Toxic positivity can often be delicate, but by learning to allow the signs can assist you better identify this sort of behavior. Some signs include:
• Brushing off problems rather than in front of them
• Feeling guilty about being sad, angry, or dissatisfied
• Hiding your true feelings behind feel-good speech marks that seem more socially acceptable
• Hiding or disguise how you really feel
If you’ve been precious by toxic positivity—or if you recognize this kind of behavior in yourself— there are things that you can do to develop a healthier, more supportive approach. Some ideas include:
• It’s okay to feel more than one item. If you’re facing a challenge, it’s possible to feel nervous about the longer term and also hopeful that you simply will succeed. Your emotions are as complex because the situation itself.
• Focus on listening to others and show support. When someone expresses a difficult feeling, don’t shut them down with toxic platitudes. Instead, allow them to know that what they’re feeling is normal which you’re there to concentrate .
• Notice how you feel. Following “positive” social media accounts can sometimes function a source of inspiration, but concentrate to how you are feeling after you view and interact with such content. If you’re left with a way of shame or guilt after seeing “uplifting” posts, it’d flow from to toxic positivity. In such cases, judge limiting your social media consumption.
Give yourself permission to feel your feelings. in its place of trying to avoid difficult emotions, give yourself permission to feel them.

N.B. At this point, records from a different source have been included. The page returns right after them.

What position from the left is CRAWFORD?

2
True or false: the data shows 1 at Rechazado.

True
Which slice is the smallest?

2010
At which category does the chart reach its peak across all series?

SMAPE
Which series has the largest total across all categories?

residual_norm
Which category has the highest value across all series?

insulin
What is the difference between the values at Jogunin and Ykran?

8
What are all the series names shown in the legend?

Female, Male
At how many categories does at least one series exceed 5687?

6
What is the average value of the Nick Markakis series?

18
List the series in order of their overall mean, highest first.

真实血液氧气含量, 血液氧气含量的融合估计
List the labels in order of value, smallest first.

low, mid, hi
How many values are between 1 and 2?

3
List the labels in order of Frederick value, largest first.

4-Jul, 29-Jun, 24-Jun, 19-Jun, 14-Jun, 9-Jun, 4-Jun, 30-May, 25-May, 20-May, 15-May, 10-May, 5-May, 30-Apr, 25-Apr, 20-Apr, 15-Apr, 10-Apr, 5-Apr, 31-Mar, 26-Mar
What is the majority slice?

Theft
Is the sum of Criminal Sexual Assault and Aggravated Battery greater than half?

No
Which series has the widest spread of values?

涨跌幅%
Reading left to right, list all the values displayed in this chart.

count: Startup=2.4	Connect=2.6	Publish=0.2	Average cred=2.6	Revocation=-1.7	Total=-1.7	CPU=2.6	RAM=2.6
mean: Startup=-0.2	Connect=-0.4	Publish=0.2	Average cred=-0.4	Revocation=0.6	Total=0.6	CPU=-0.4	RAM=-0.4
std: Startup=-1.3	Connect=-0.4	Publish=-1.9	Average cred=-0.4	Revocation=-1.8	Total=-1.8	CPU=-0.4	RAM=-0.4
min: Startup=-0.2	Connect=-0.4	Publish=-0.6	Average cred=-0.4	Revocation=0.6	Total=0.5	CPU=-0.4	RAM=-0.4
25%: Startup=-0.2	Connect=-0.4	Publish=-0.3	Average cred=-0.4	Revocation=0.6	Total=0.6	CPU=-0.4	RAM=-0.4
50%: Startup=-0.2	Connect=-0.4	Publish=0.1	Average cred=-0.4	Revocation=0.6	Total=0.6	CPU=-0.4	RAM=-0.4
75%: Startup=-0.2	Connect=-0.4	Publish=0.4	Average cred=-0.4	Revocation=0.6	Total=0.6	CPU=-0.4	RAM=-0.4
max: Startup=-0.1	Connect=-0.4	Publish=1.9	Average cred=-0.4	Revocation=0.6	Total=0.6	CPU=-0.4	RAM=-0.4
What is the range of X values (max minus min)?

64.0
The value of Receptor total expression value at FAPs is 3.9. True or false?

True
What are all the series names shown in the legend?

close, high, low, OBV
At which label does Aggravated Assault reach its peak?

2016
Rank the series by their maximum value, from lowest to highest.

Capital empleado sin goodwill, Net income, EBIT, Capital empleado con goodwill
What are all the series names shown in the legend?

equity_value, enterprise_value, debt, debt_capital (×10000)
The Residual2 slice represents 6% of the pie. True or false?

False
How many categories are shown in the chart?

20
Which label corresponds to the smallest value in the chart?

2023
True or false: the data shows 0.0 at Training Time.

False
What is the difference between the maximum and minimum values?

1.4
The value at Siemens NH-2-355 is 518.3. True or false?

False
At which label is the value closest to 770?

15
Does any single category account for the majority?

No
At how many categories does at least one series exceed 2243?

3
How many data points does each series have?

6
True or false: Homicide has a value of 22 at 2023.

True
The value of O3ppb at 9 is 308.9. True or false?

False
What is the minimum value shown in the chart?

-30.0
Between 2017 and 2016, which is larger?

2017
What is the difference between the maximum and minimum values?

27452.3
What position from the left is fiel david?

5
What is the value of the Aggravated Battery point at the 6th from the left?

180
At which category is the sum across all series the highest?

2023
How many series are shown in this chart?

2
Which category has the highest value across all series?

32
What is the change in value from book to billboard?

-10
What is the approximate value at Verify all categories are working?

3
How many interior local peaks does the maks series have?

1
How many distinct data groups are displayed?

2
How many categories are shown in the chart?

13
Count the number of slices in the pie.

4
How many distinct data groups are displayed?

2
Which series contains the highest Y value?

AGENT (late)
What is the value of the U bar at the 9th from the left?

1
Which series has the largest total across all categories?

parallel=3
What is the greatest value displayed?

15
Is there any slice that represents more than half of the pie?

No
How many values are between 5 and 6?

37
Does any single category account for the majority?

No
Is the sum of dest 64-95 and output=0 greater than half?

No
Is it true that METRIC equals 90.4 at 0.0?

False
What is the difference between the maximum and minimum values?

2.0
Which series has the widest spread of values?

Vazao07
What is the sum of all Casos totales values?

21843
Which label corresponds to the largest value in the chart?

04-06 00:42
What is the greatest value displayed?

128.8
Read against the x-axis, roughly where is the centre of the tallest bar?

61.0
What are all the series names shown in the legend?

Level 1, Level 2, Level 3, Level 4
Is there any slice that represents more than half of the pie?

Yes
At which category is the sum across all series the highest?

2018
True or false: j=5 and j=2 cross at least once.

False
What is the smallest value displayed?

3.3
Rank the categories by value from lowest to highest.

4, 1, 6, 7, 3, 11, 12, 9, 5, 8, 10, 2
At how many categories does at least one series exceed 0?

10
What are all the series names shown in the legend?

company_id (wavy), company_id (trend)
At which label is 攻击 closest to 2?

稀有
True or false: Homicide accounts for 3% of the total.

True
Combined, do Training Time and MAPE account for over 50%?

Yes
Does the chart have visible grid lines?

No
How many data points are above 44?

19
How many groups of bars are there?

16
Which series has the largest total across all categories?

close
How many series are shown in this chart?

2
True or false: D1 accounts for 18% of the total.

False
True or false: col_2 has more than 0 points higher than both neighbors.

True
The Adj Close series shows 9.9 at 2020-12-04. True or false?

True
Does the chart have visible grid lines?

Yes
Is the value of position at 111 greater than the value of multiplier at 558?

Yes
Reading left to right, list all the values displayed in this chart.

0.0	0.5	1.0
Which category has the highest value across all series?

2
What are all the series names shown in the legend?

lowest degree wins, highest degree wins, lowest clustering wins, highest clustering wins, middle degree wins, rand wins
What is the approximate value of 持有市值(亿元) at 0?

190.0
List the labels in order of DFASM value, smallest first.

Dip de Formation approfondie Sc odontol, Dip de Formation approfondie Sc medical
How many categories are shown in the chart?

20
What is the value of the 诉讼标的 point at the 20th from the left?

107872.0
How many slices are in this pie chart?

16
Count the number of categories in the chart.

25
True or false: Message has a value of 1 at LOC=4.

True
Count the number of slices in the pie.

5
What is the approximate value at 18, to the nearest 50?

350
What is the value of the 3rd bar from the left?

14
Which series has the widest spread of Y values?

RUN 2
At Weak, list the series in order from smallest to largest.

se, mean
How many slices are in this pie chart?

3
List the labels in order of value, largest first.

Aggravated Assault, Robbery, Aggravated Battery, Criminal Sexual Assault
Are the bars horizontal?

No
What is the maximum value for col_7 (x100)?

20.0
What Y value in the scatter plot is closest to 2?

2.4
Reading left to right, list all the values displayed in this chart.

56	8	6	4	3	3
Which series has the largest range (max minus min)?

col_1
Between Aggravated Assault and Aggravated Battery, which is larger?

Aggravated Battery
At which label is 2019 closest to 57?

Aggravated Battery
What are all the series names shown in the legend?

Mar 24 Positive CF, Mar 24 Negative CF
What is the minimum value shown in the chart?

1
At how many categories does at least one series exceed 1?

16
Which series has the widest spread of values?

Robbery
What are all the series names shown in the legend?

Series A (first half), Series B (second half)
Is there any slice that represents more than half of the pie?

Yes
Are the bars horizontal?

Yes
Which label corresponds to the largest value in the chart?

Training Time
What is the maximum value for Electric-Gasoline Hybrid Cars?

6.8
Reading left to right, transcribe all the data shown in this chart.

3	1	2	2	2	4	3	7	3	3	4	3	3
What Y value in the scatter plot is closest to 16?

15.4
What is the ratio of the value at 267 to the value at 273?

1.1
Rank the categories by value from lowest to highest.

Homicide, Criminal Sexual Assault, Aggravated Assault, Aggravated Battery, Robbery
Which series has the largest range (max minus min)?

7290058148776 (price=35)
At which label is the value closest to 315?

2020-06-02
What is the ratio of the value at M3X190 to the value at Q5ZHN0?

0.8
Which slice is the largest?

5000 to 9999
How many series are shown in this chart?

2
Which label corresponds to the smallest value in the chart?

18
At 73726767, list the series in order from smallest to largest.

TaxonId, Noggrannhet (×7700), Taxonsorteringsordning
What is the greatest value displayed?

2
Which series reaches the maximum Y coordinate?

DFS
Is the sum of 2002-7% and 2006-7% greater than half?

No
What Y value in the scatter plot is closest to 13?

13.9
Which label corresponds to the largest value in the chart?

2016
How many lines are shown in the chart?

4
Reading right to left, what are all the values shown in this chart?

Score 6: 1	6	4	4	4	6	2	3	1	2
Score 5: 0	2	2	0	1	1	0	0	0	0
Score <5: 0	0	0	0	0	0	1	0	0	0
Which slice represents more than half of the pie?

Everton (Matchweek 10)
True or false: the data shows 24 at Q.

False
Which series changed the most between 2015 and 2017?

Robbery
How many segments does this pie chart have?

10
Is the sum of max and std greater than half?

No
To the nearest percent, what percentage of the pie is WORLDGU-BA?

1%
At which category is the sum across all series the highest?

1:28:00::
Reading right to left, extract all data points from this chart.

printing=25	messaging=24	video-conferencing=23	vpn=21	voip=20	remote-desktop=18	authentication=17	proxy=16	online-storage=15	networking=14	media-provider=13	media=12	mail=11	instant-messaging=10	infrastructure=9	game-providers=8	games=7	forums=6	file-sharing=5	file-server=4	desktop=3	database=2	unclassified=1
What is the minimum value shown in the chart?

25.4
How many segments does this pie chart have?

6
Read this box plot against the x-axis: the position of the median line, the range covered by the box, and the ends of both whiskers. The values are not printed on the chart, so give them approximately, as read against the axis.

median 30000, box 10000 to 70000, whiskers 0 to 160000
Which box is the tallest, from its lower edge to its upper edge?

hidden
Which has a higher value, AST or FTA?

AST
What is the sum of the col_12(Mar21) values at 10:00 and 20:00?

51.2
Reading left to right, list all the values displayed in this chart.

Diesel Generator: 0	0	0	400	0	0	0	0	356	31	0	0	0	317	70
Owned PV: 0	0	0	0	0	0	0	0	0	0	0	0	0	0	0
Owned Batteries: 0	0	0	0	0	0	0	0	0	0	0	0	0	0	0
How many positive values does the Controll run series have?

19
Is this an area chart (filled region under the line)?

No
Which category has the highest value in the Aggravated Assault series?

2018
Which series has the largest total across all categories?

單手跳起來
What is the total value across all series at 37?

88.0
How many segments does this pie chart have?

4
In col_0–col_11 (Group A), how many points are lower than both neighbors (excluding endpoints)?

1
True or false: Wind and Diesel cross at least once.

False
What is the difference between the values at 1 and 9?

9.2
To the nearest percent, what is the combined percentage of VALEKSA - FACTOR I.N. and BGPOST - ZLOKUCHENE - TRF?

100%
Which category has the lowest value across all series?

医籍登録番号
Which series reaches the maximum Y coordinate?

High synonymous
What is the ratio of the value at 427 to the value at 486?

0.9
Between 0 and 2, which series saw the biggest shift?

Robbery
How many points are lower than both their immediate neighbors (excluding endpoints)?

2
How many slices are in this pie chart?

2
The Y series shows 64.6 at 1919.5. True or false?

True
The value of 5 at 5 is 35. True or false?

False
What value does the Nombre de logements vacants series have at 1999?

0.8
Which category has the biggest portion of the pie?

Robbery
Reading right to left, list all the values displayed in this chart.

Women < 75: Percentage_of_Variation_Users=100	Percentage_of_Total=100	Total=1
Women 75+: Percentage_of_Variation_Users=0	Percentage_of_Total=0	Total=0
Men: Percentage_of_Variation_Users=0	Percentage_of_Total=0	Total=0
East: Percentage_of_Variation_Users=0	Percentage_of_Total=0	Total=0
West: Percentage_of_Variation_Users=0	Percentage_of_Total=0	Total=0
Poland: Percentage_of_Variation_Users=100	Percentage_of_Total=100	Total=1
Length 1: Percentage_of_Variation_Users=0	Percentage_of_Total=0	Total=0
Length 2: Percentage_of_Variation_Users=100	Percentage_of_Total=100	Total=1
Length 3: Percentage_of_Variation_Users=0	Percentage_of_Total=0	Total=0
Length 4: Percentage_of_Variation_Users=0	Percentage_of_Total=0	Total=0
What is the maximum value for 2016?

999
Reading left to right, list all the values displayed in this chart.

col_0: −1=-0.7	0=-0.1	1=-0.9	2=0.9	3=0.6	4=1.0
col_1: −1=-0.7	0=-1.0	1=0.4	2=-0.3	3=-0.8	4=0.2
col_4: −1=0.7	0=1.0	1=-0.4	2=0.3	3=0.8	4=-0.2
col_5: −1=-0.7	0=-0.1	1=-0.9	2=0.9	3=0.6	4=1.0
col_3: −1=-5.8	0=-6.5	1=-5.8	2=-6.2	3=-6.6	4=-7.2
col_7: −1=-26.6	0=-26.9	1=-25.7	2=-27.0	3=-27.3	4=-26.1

These feelings are real, valid, and important. They can provide information and assist you see things a few situation that you simply got to work to vary .
This doesn’t unavoidably mean that you simply simply should act on every emotion that you feel. Sometimes it’s important to take a seat together with your feelings and provides yourself the time and space to process things before you’re taking action.
So once you are browsing something hard, believe ways to offer voice to your emotions during a way that’s productive. Write in a journal. Talk to a friend. Research suggests that just putting what you’re feeling into words can help lower the intensity of these negative feelings.